Quayle Legislation Wins Committee Passage

Press Release

Location: Washington, DC

Congressman Ben Quayle issued the following statement after his bill, the Sunshine for Regulatory Decrees and Settlements Act of 2012 (H.R. 3862) passed out of the House Judiciary Committee. H.R. 3862 would increase the transparency and fairness of federal rulemaking by allowing public input and requiring notice when activist groups seek to impose new rules and regulations on the public through lawsuit settlements with regulatory agencies--a process known as sue-and-settle regulation.

"The Obama Administration's regulatory onslaught has done more than saddle America's small businesses with thousands of new rules and regulations. It has also opened the door to pro-regulation environmental and other interest groups to use sue-and-settle agreements to impose even more, and harsher rules. To make matters worse, this is being done behind closed doors with little or no public input.

"I'm grateful that the House Judiciary Committee has taken action on this bill and passed it on for a vote of the full House. The real world consequences of backroom regulation are great. Arizonans' electricity costs may soon increase by 20% as a result of a regulation created through the "sue and settle" process. It's time to restore transparency and fairness to federal rulemaking, and slow the onslaught of sue-and-settle regulation."

Judiciary Committee Chairman Lamar Smith praised Rep. Quayle's work on the bill and congratulated him on committee passage:

"I thank Mr. Quayle for his introduction of H.R. 3862 and congratulate him on its passage by the House Judiciary Committee. America's small businesses and job creators need relief from the flood of new regulations and red tape made in Washington. A heavy contributor to the burden of new regulation is the use of consent decrees and settlement agreements to force federal agencies to issue new rules. This bill makes sure that those to be regulated have a fair opportunity to participate in the resolution of litigation over the regulatory process. And it provides needed transparency on the ways agencies conduct their business."


An avalanche of federal regulations is burying America's job creators. The Small Business Administration recently estimated the annual federal regulatory burden to reach $1.75 trillion--equal to $15,586 per yearfor each U.S. household. According to a recent Gallup survey, "small-business owners in the United States are most likely to say complying with government regulations . . . is the most important problem facing them today." Yet the Obama Administration's current regulatory agenda has 3,118 regulations in the pipeline, 167 of which will have a major impact on the economy--on top of 1,010 regulations already completed, including 45 with major impacts.
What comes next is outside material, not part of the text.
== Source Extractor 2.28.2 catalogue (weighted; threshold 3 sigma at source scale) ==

A critical, growing driver of the regulatory onslaught--particularly environmental regulation like EPA's Utility MACT and Greenhouse Gas rules--lies in consent decrees and settlement agreements that force new regulations to be promulgated. In what is known as "sue-and-settle" regulation, pro-regulatory interest groups often sue agencies that have not yet promulgated rules authorized or required by statute. In these cases, plaintiffs and the agencies agree behind closed doors to fast-moving deadlines for new rules, then propose consent decrees and settlement agreements that back the deadlines with judicial authority. These decrees and settlements often blindside states and regulated entities that will be affected by the new regulations, provide little time for public notice and comment or assessment of small business impacts, and short-circuit White House review of costs and benefits. Even the text of proposed rules is sometimes pre-negotiated by the sue-and-settle parties--foreordaining the regulations under which everyone else will have to live.
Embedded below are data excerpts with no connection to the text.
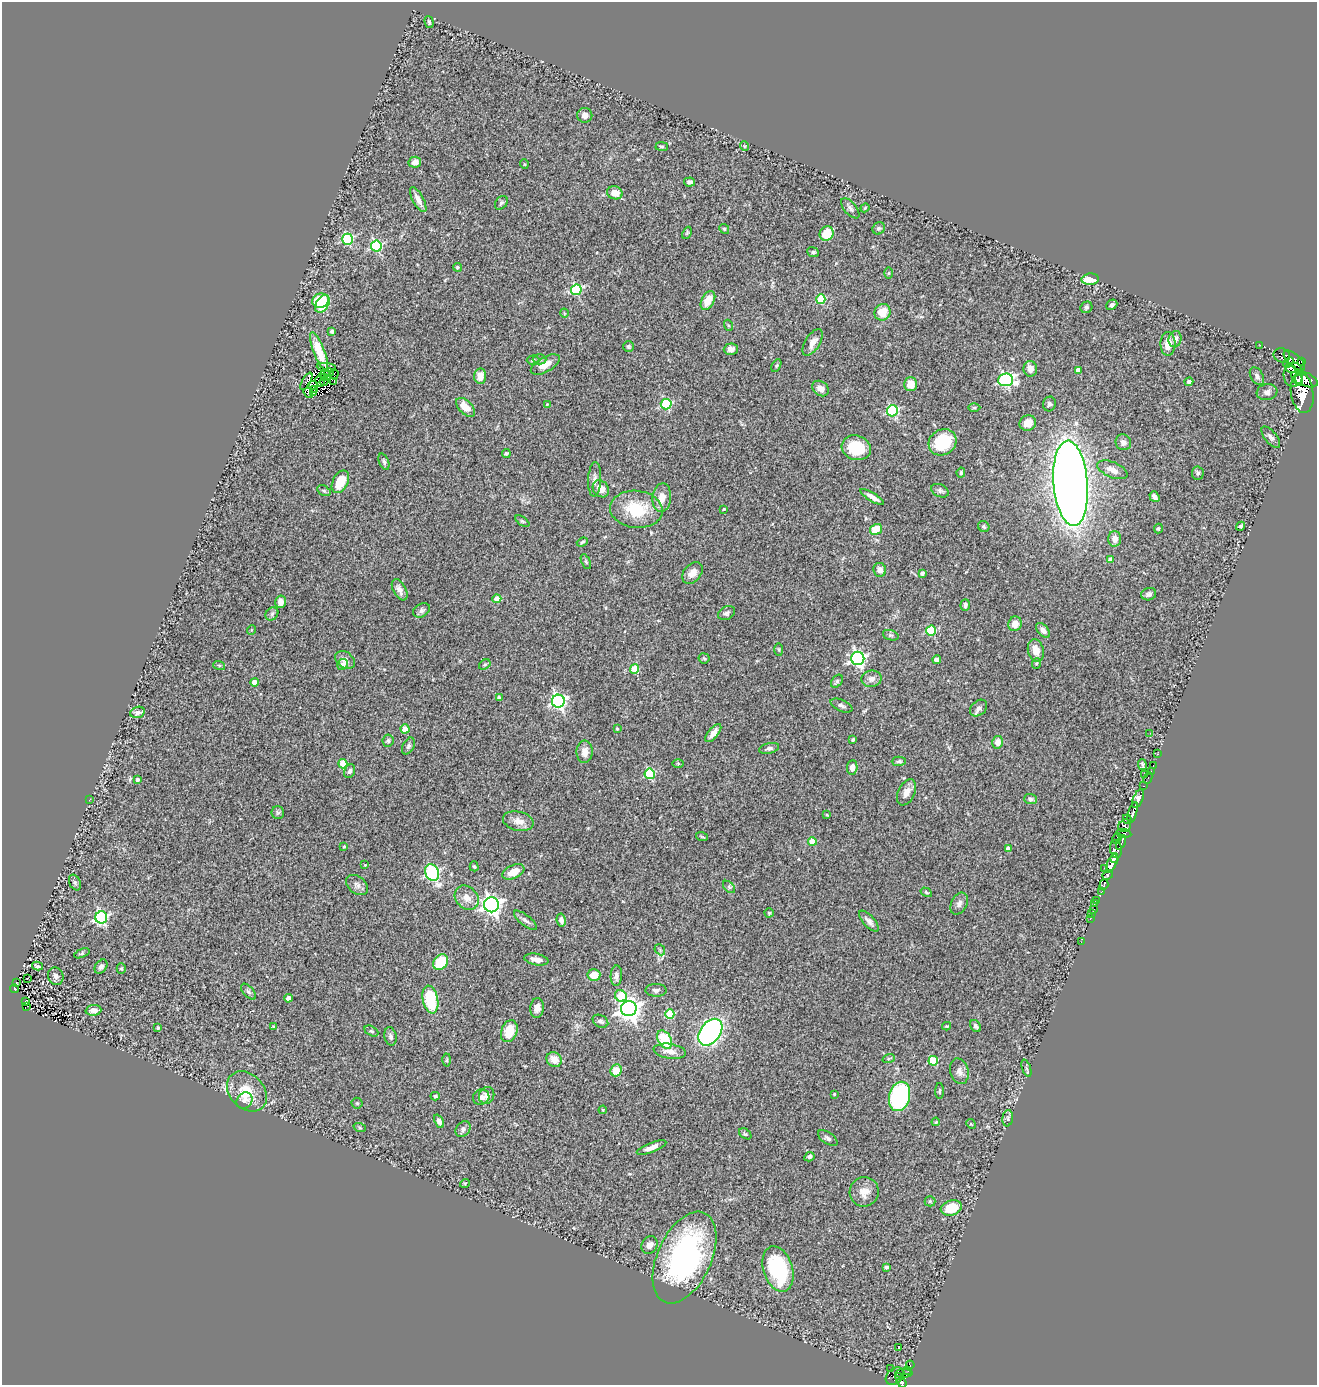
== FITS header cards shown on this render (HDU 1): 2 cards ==
NAXIS1  =                 1315
NAXIS2  =                 1383

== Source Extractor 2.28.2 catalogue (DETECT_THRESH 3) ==
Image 1315 x 1383 px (HDU 1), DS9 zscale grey, 1 PNG px = 1 image px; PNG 1319 x 1387 px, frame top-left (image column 1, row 1383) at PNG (2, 2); each listed source drawn as its Kron ellipse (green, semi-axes under 4 px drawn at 4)
Background 0.777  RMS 0.094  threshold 0.282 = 3 sigma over >= 5 px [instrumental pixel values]
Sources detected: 301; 7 with non-positive FLUX_AUTO (blend fragments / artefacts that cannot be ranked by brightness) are neither listed nor drawn; the other 294 listed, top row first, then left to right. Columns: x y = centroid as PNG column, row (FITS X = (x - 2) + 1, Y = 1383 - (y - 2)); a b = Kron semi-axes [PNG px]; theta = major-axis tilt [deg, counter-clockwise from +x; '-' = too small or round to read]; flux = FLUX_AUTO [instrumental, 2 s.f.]
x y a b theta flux
429 22 6 4 -75 11
585 115 7 7 - 32
662 146 6 4 -1 10
744 146 5 3 - 5
415 162 6 5 - 40
524 164 5 3 - 5
689 182 5 4 - 18
615 193 8 6 -17 54
418 200 14 5 -61 40
501 203 8 5 53 13
850 208 12 6 -49 21
865 208 4 3 - 7.1
879 228 6 5 - 12
724 229 5 4 - 8.3
687 233 6 4 65 8.1
827 234 7 7 - 120
348 239 5 5 - 530
376 246 5 5 - 650
813 252 6 5 - 12
457 267 4 4 - 11
889 273 6 4 89 7.3
1090 279 9 5 3 120
576 290 5 5 - 550
821 299 5 4 - 230
708 300 10 6 60 95
321 301 8 7 - 170
322 304 9 6 57 200
1112 305 6 4 39 21
1086 307 6 5 - 13
882 312 8 7 - 96
564 313 5 3 - 5.5
728 325 5 3 - 7.5
332 331 3 3 - 19
1175 339 8 6 72 35
813 342 15 7 58 51
1168 344 12 7 90 60
1260 345 3 3 - 9.7
628 346 5 5 - 9.4
731 349 7 5 2 24
319 351 20 5 -68 97
1282 355 8 7 - 600
540 359 7 5 1 12
533 360 6 4 1 14
1294 361 13 6 -42 1200
1289 362 6 4 44 320
1302 362 3 2 - 190
545 364 16 7 30 67
776 366 7 4 59 8.3
326 367 10 3 -7 26
1291 368 6 4 -32 660
1030 369 8 7 - 39
1078 370 4 4 - 55
329 373 5 2 - 4.5
324 374 5 2 - 15
334 374 5 2 - 4.7
1293 375 12 9 84 1300
480 376 7 6 - 56
1257 376 10 6 -59 19
324 377 3 3 - 4.1
1305 379 14 7 -22 2900
1006 380 7 6 - 1000
1298 380 5 3 - 630
306 381 9 2 61 4.6
320 381 6 2 -60 16
324 381 5 3 - 2.9
334 382 4 2 - 9.8
1189 382 4 4 - 19
911 384 7 6 - 84
313 385 5 3 - 16
820 388 9 7 -36 37
315 389 3 2 - 15
1267 392 10 8 10 29
308 393 5 3 - 13
313 393 3 2 - 3.6
1302 393 20 11 -81 4100
547 404 4 3 - 4.5
666 404 5 5 - 490
1049 404 7 6 - 15
465 407 12 6 -45 78
974 408 6 4 0 8.6
892 411 5 5 - 620
1028 423 8 7 - 68
1271 437 13 6 -52 24
943 442 14 12 34 260
1123 442 8 7 - 22
856 448 15 12 -18 220
506 453 4 4 - 10
384 462 8 5 -69 14
1112 470 16 7 -23 53
961 473 5 4 - 12
1198 473 6 6 - 14
595 479 17 6 87 30
340 482 12 7 63 140
1071 483 43 17 -85 9000
601 489 9 7 -48 55
324 491 7 5 -29 11
940 491 9 6 -25 18
872 497 13 4 -32 32
1154 497 6 4 -54 25
662 498 14 9 84 78
636 509 26 18 -6 280
724 509 3 2 - 5
522 521 8 4 -35 9.6
1241 526 5 4 - 10
984 527 6 5 - 12
1158 528 5 4 - 9.6
876 529 6 5 - 120
1115 539 8 6 -89 45
582 542 6 4 21 9.9
1111 560 4 4 - 44
586 562 8 4 -63 9.1
880 570 7 6 - 34
692 573 12 8 51 48
922 573 4 3 - 21
400 590 11 6 -62 38
1149 594 7 6 - 17
497 599 4 4 - 94
280 602 6 5 - 49
965 605 6 4 86 17
422 610 9 6 31 19
726 613 9 6 30 17
272 614 7 6 - 15
1015 624 7 6 - 55
251 630 5 3 - 5
931 630 5 5 - 350
1043 630 9 5 -47 25
891 635 8 5 -19 12
779 650 6 3 -90 6.7
1036 650 11 8 -77 61
704 658 5 5 - 9
858 658 6 6 - 1500
345 660 11 8 -37 33
937 660 4 4 - 55
1037 663 5 3 - 7.5
342 664 5 5 - 36
219 665 6 4 -18 7.4
485 665 6 4 33 9.2
635 669 4 4 - 190
872 679 10 8 10 34
837 681 7 5 52 12
254 682 4 4 - 58
499 698 4 4 - 16
558 701 6 6 - 1500
842 706 12 5 -24 19
978 708 10 7 42 26
137 712 7 5 17 21
405 729 4 4 - 74
617 729 3 3 - 5.9
713 733 11 5 51 44
1150 733 3 3 - 3.8
853 739 3 3 - 9.4
388 741 6 5 - 12
997 742 6 5 - 46
408 746 9 5 61 15
769 748 10 5 13 18
585 752 11 8 87 52
1157 754 3 2 - 19
899 761 7 5 2 14
678 763 6 4 -1 6.8
343 764 4 4 - 150
1142 764 5 3 - 11
1153 766 3 2 - 22
852 767 7 5 85 29
350 771 7 5 65 18
1151 771 3 2 - 5.3
650 774 5 5 - 430
1145 774 2 2 - 28
1148 778 6 2 64 25
137 780 4 3 - 18
1144 786 3 2 - 31
906 792 14 8 64 55
1030 799 6 5 - 13
1138 799 10 5 66 1100
89 800 2 2 - 4.5
278 812 6 6 - 11
1133 813 11 4 74 630
827 815 4 3 - 5.9
1127 819 5 3 - 97
518 821 15 9 -13 51
1125 826 7 6 - 420
1124 833 8 4 -8 210
702 837 6 3 -20 7.4
1117 838 5 3 - 50
812 841 4 4 - 120
1121 842 8 3 65 130
344 846 4 3 - 7.1
1008 849 4 4 - 42
1116 849 9 6 -82 570
1114 859 3 3 - 400
1112 863 10 4 65 2000
365 865 2 2 - 4.5
474 866 5 4 - 8.7
1104 868 3 2 - 68
432 872 8 6 -66 810
513 872 12 6 24 83
1108 875 5 4 - 450
75 883 8 5 -63 15
357 885 12 8 -38 28
1104 885 5 4 - 410
729 887 7 4 -46 10
1102 891 3 2 - 2.6
926 892 6 4 -31 8.2
467 898 13 10 -45 65
1097 901 4 2 - 270
959 904 12 7 61 27
1094 904 4 2 - 11
491 905 7 7 - 3000
1094 909 3 2 - 30
769 913 4 4 - 7.9
1092 914 3 2 - 4.7
101 917 6 6 - 1100
1090 919 2 2 - 4.8
525 920 14 5 -38 24
561 920 6 4 -81 21
869 921 13 5 -47 30
1081 942 2 2 - 20
660 950 6 4 -47 10
82 953 8 4 22 9.3
536 960 12 5 -10 40
441 962 8 6 52 230
37 966 5 3 - 14
101 967 8 5 55 18
121 969 5 4 - 8.3
594 975 6 6 - 77
56 976 9 7 -73 25
616 976 10 5 87 28
27 978 2 2 - 3.8
16 983 3 2 - 8.6
15 989 4 4 - 62
656 990 10 6 0 18
248 992 9 5 -49 15
621 996 6 5 - 220
288 998 4 4 - 51
430 1000 14 7 -78 280
26 1001 3 2 - 6.9
27 1006 4 2 - 3.3
537 1008 9 7 84 37
629 1009 8 7 - 4600
93 1010 8 5 4 37
670 1014 5 4 - 260
600 1021 8 6 -29 17
947 1026 4 3 - 5.9
976 1026 6 5 - 15
273 1027 4 3 - 7
158 1028 4 3 - 7.6
371 1031 7 4 -27 11
509 1031 11 8 70 140
710 1032 15 10 53 1500
391 1036 9 6 -78 18
665 1040 10 6 -60 250
670 1051 16 7 -8 52
889 1058 6 4 20 10
554 1059 8 7 - 70
447 1060 6 4 88 8
933 1061 5 4 - 230
1026 1068 9 4 -71 11
616 1070 6 5 - 93
959 1071 13 9 -75 38
247 1091 23 17 -46 160
940 1091 8 3 89 8.9
834 1094 4 4 - 7.4
487 1095 9 7 66 38
435 1096 4 4 - 11
900 1096 15 10 75 720
481 1097 8 7 - 23
244 1101 9 7 46 35
357 1103 5 5 - 8.4
603 1110 4 4 - 5.5
1008 1118 8 5 83 11
439 1121 7 4 -65 24
936 1122 4 3 - 6.1
971 1124 5 4 - 6.5
360 1128 6 4 -19 8.7
463 1129 9 6 48 20
745 1134 7 4 -38 8.7
828 1138 11 5 -34 18
651 1147 16 5 21 42
809 1157 5 4 - 14
465 1183 5 3 - 6.1
864 1192 15 14 - 69
930 1201 5 5 - 8.7
951 1208 11 7 17 150
650 1245 9 7 56 31
684 1258 49 27 65 1300
887 1267 4 3 - 11
778 1269 23 14 -72 550
899 1348 3 3 - 21
910 1365 4 2 - 8.1
891 1368 2 2 - 20
908 1370 4 2 - 72
904 1373 8 4 1 130
895 1376 10 7 40 270
898 1377 3 2 - 140
902 1382 5 4 - 420
At the frame edge (FLAGS 8, measured only in part): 1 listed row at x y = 902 1382
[7 non-positive-flux detections neither listed nor drawn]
H.R. 3862, the "Sunshine for Regulatory Decrees and Settlements Act of 2012," introduced by Rep. Ben Quayle (R-AZ), contains strong reforms against collusive sue-and-settle regulation, including terms that:

· force agencies to inform the public and Congress of all sue-and-settle consent decrees, settlement agreements, judicial complaints, and attorneys' fee awards;

· prohibit sue-and-settle parties from proposing consent decrees and settlement agreements until intervenors have had a chance to enter the case and participate in settlement negotiations;

· require decrees and settlements to go through public notice and comment before they can be filed with the court;

· allow public commentors presumptive amicus curiae status when the parties move the court to approve the decrees and settlements;

· require the court to consider the agency's competing mandatory duties before approving a decree or settlement;

· assure that the decree or settlement allow sufficient time and procedure for the agency to comply with the Administrative Procedure Act and other applicable statutes and executive orders that govern rulemaking; and

· make it easier for subsequent administrations to seek modification of sue-and-settle consent decrees due to obligations to fulfill other duties or changed facts and circumstances.